### Text

# Universities in Dubai



## Miker71 (Jul 28, 2011)

Hi all, I have just found this forum and have been through some of the threads and see that there are many knowledgable people here.

So I have a question. My wife is keen to experience working in Dubai. She is a nurse here in the UK and I am a research scientist working at a University department. I know it's relatively easier for her to find a job but I was wondering what my prospects would be. I have a good career and it will be hard to leave but really, Britain is going down so fast and living conditions are becoming harder and harder.

I was wondering if there are any jobs that you know of for someone like me, for example at an education establishment. Are there any British universities in Dubai?

I have looked on Gulftalent but can't spot anything relevant. I'd be grateful for any assistance or advice.


----------



## mgb (Sep 6, 2008)

Miker71 said:


> Hi all, I have just found this forum and have been through some of the threads and see that there are many knowledgable people here.
> 
> So I have a question. My wife is keen to experience working in Dubai. She is a nurse here in the UK and I am a research scientist working at a University department. I know it's relatively easier for her to find a job
> Unless she is very highly qualified, then she may make a much lower wage in the UAE than in the UK
> ...


Good luck in your search!
List of universities and colleges in Dubai - Wikipedia, the free encyclopedia


----------



## INFAMOUS (Apr 19, 2011)

What is your area of expertise in terms of teaching and at what level?


----------



## Miker71 (Jul 28, 2011)

Thanks for your replies.

mgb, my wife has many years of experience in the UK and she is an endoscopy unit nurse.

Infamous,
My degree is in psychology and I have years of lecturing and research experience. 

I get the feeling that I am not very useful to the system in Dubai as they are looking for people with expertise in business, engineering or architects.


----------



## Telo (Aug 1, 2011)

There isn't much research going on in Dubai, especially in psychology. Would you be satisfied as a regular lecturer? 

I used to go to AUD before I left Dubai and there were a lot of British teachers. The pay is pretty good from what I heard. There are quite a few other benefits too, like discounts in (mostly American brand) stores, very spacious accommodation on campus, etc. The site is aud.edu

Though if Mr. RK is still working as HR manager there, remember to ask lots of questions and read between the lines. He's very slick  I remember one of our teachers (who also happened to work in psychology) saying that he was simply reeled in like a fish 

There's also AUS and Zayed University. Dubai has quite a lot of other universities/colleges, but the pay and quality in them aren't as high... actually, the quality of most higher education here is quite bad.


----------



## md000 (Dec 16, 2008)

Miker71 - What fields of research are you interested in? If you are looking at the "soft sciences" (i.e. psychology, org behavior, etc.), then the laboratory/research center industry is woefully immature at this point. There are a couple of universities in the region that have done some great studies and have ongoing research, but the concept of a center (i.e. coordinated effort across multiple research lines that contain multiple projects per line) - just doesn't exist. The only way to get involved, at this point, is to become a professor at one of these institutions and find your own funding.

######
### Provided records

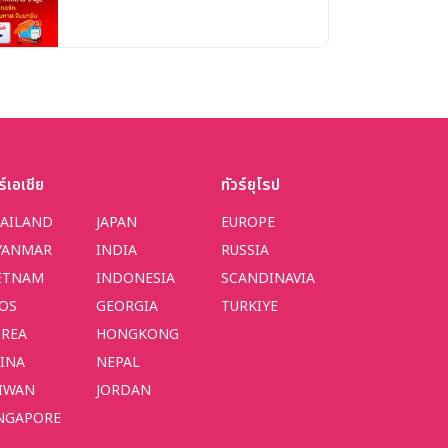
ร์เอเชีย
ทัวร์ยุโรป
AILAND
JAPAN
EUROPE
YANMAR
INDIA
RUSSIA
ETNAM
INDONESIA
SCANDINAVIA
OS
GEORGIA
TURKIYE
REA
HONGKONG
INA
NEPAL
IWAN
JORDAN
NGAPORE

######

Answer these questions from the forum thread on universities in Dubai:
(a) What kind of nurse is Miker71's wife?
(b) Which website does Telo give for AUD?
(c) According to md000, what is the only way to get involved in research at this point?

:: Your solution ::
(a) She is an endoscopy unit nurse.
(b) The site is aud.edu.
(c) The only way is to become a professor at one of the universities in the region and find your own funding.